===== Information shown =====
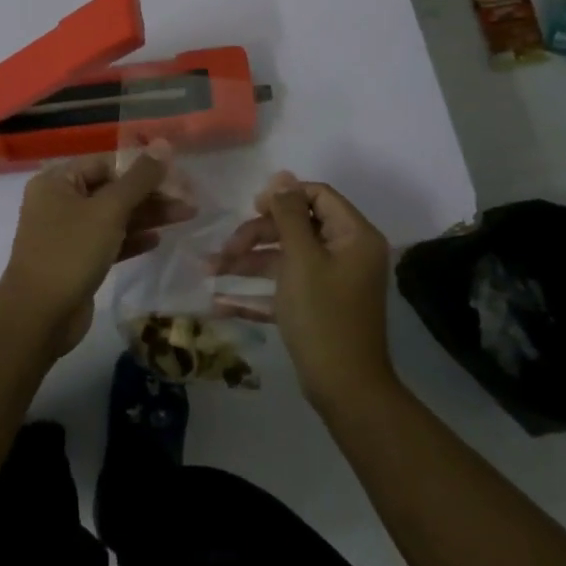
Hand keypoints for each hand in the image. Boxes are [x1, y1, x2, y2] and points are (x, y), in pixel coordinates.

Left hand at [0, 152, 195, 355]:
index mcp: (57, 181)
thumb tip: (164, 143)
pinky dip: (131, 239)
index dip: (142, 168)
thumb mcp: (108, 211)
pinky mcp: (77, 260)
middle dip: (150, 194)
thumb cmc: (70, 253)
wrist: (38, 317)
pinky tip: (158, 240)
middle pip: (112, 190)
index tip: (177, 176)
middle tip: (188, 200)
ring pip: (113, 217)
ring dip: (147, 216)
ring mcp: (67, 233)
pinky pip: (108, 241)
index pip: (106, 163)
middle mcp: (59, 202)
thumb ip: (139, 178)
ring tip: (186, 216)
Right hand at [211, 172, 394, 406]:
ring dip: (249, 263)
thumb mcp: (301, 259)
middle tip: (225, 248)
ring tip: (211, 272)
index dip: (283, 197)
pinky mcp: (319, 307)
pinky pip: (287, 287)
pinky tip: (223, 302)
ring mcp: (334, 282)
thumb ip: (289, 215)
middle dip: (257, 234)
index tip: (252, 208)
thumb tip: (282, 175)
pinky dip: (259, 292)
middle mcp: (348, 253)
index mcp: (354, 236)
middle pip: (298, 226)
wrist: (345, 390)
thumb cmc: (323, 317)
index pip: (318, 196)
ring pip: (287, 258)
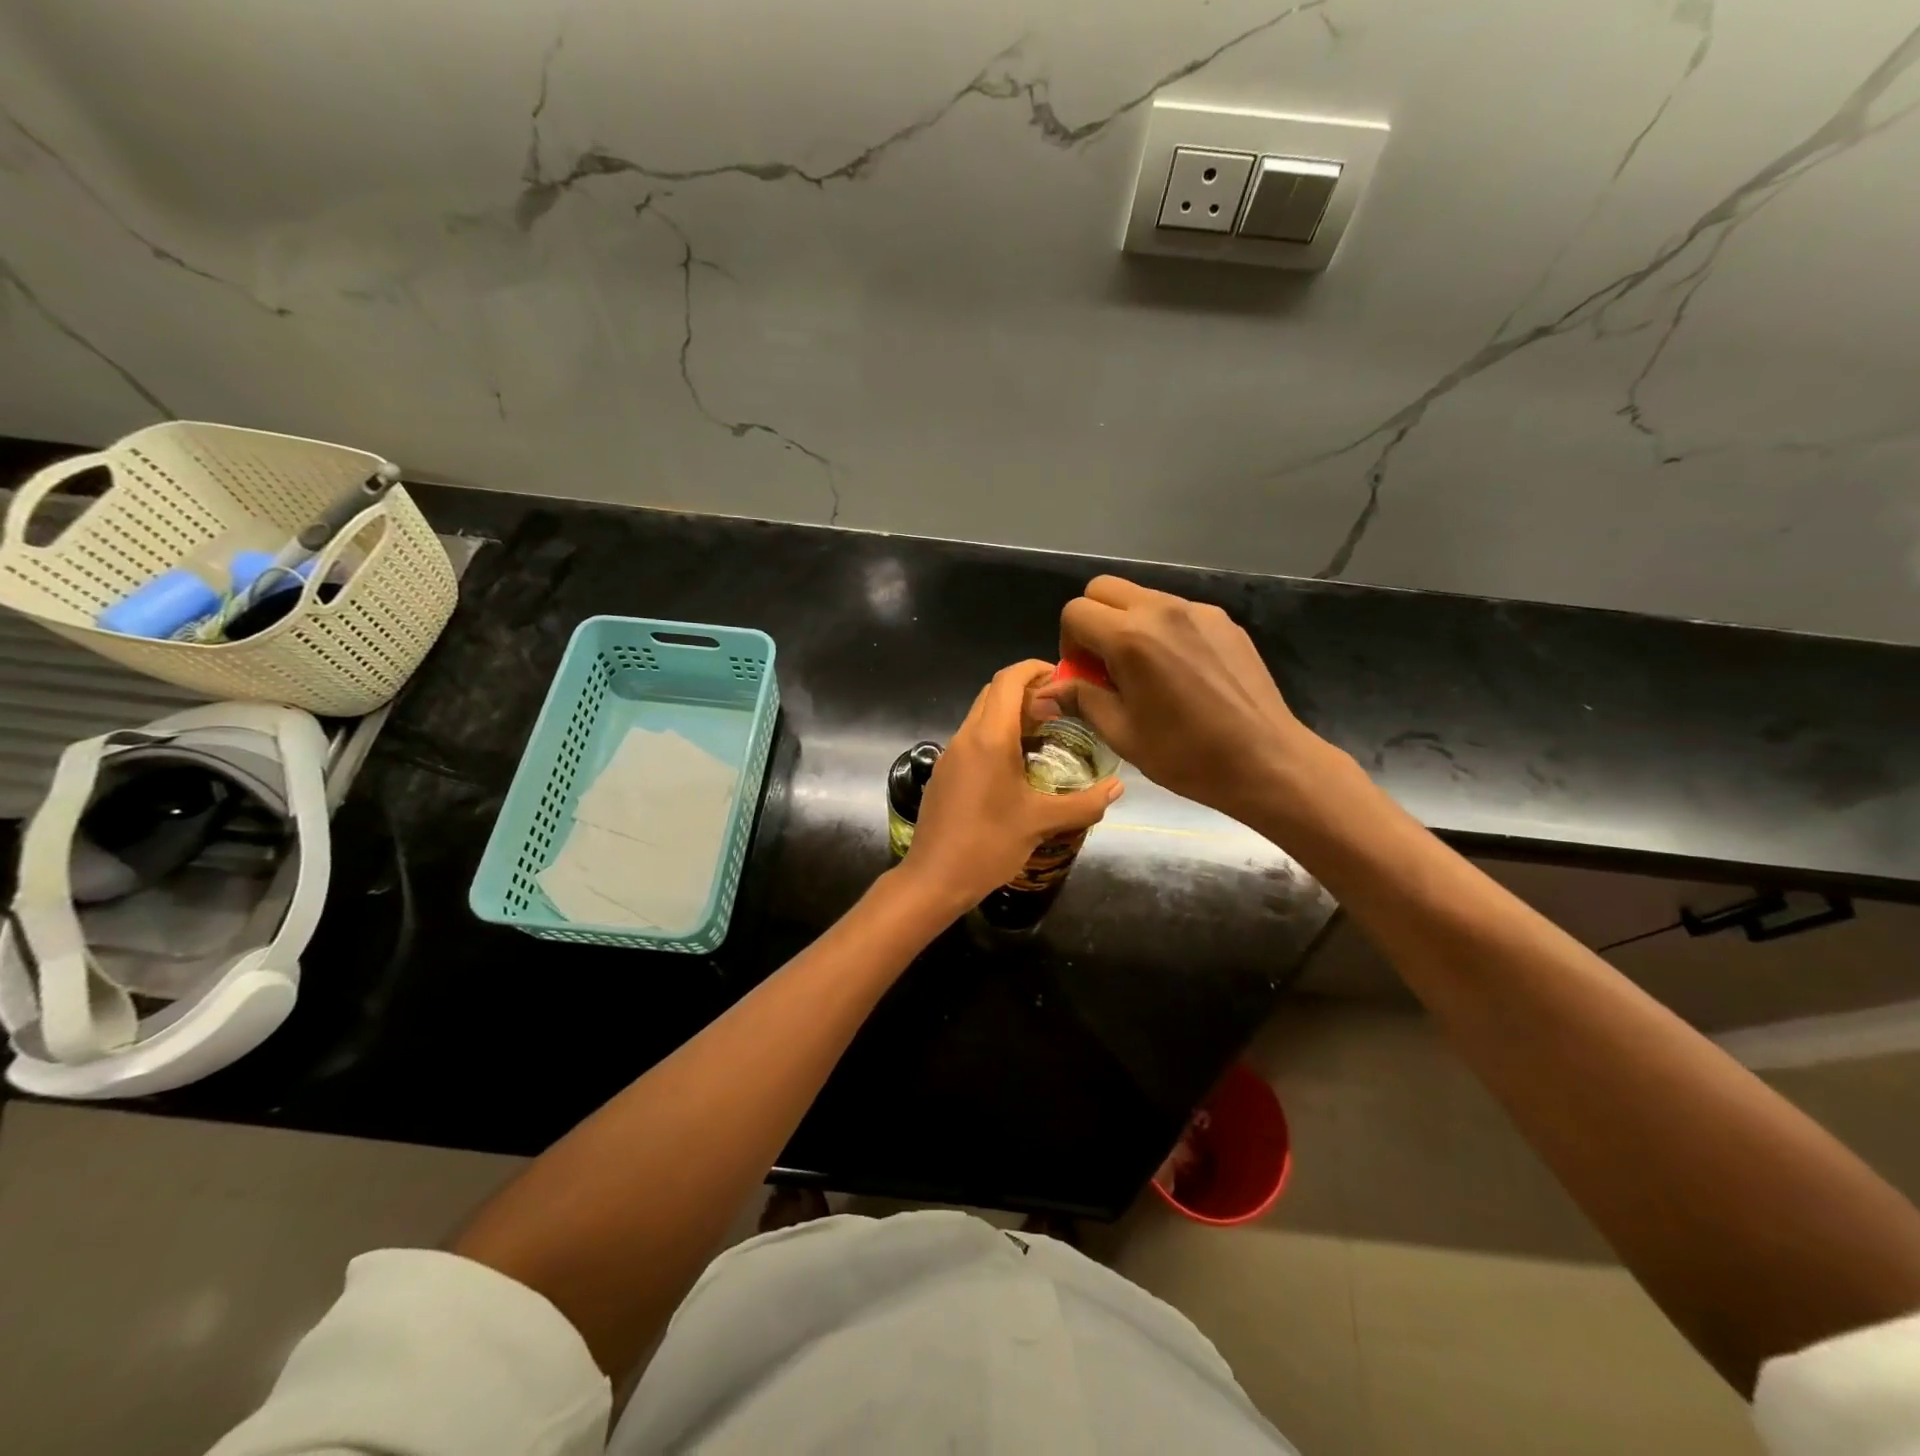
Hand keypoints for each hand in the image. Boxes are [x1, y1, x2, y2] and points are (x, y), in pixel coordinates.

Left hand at [899, 660, 1121, 909]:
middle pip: (993, 692)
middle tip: (1060, 709)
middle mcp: (966, 737)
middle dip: (1026, 690)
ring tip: (1044, 734)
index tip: (1063, 678)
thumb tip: (1118, 787)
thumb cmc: (988, 844)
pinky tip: (1016, 765)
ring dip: (1010, 714)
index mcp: (989, 738)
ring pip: (980, 715)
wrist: (934, 878)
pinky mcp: (944, 773)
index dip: (1035, 669)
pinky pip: (972, 739)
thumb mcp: (1041, 822)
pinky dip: (995, 735)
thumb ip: (1084, 803)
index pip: (1008, 680)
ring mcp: (950, 754)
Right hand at [1032, 576, 1334, 822]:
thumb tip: (1045, 691)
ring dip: (1128, 623)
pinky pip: (1177, 611)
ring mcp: (1198, 611)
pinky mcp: (1224, 621)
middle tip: (1105, 664)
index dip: (1069, 643)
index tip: (1084, 675)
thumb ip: (1081, 699)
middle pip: (1104, 588)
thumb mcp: (1122, 733)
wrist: (1266, 760)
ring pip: (1142, 596)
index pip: (1075, 611)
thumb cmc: (1186, 755)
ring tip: (1146, 671)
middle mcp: (1162, 610)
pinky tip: (1181, 672)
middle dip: (1093, 620)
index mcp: (1131, 638)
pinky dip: (1163, 630)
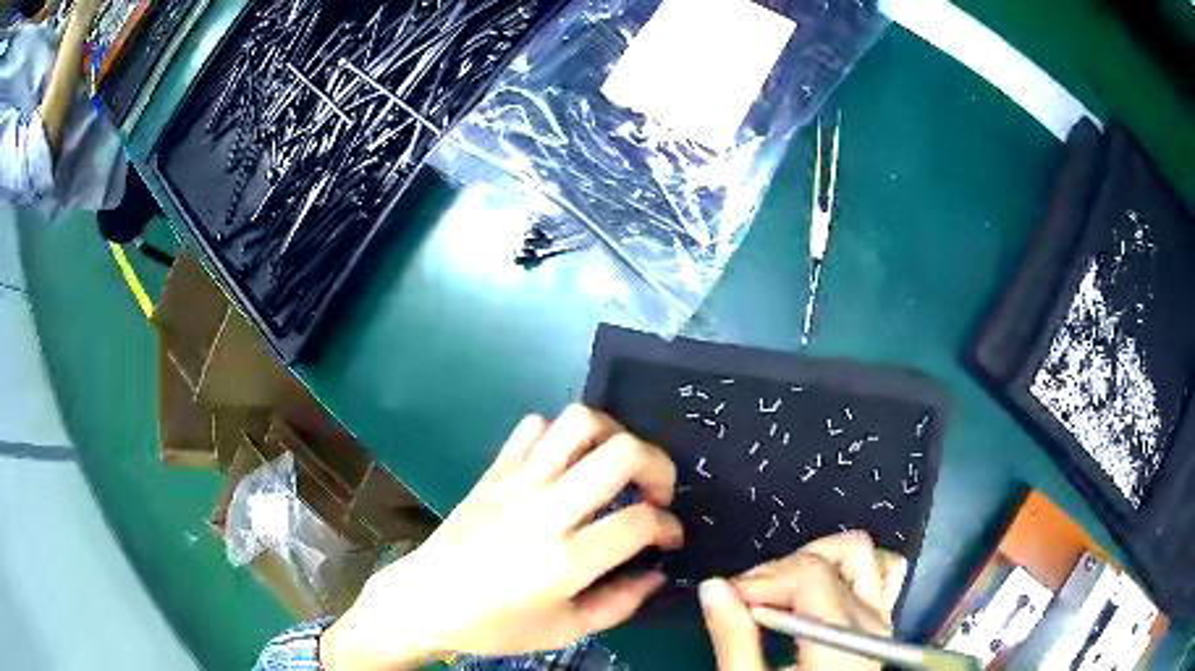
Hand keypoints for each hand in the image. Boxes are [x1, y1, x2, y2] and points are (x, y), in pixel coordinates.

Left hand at [321, 406, 683, 669]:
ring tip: (617, 467)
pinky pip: (532, 428)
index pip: (640, 521)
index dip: (669, 526)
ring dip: (613, 435)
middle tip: (657, 491)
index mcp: (565, 560)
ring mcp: (516, 483)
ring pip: (577, 423)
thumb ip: (620, 603)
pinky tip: (564, 464)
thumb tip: (657, 572)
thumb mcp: (565, 630)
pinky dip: (559, 435)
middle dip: (658, 465)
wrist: (425, 601)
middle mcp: (545, 511)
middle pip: (621, 454)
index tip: (669, 537)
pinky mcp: (494, 471)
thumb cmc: (494, 626)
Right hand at [699, 532, 906, 670]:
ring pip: (861, 556)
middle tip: (746, 600)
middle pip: (834, 559)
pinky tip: (815, 594)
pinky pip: (880, 572)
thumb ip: (734, 639)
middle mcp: (872, 623)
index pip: (812, 575)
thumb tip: (713, 586)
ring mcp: (882, 620)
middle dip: (782, 570)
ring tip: (778, 595)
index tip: (729, 596)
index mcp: (843, 644)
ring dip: (814, 563)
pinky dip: (845, 570)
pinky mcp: (879, 623)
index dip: (763, 577)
=====
Task to complete ->
Please return the data above exactly as it stands from the line with "thumb cmc: (323, 317)" to the line with "thumb mcp: (1122, 733)", keeping both of those lines but none of the pictures.

Reply ->
thumb cmc: (323, 317)
index pip: (318, 196)
ring pip: (287, 258)
Hand keypoints for each hand in the image. Boxes are [x1, y1, x2, y2] and points are (x, y), in pixel coordinates.

Left hand at [899, 660, 1121, 909]:
middle pip: (993, 692)
middle tip: (1060, 709)
middle mcp: (966, 737)
middle dip: (1026, 690)
ring tip: (1044, 734)
index tip: (1063, 678)
thumb tip: (1118, 787)
thumb cmc: (988, 844)
pinky tip: (1016, 765)
ring dip: (1010, 714)
index mcp: (989, 738)
ring pip: (980, 715)
wrist: (934, 878)
pinky mcp: (944, 773)
index dip: (1035, 669)
pinky pip: (972, 739)
thumb mcp: (1041, 822)
pinky dip: (995, 735)
thumb ip: (1084, 803)
index pip: (1008, 680)
ring mcp: (950, 754)
Right hand at [1032, 576, 1334, 822]:
thumb tip: (1045, 691)
ring dip: (1128, 623)
pinky pip: (1177, 611)
ring mcp: (1198, 611)
pinky mcp: (1224, 621)
middle tip: (1105, 664)
index dip: (1069, 643)
index tip: (1084, 675)
thumb ip: (1081, 699)
middle pip: (1104, 588)
thumb mcp: (1122, 733)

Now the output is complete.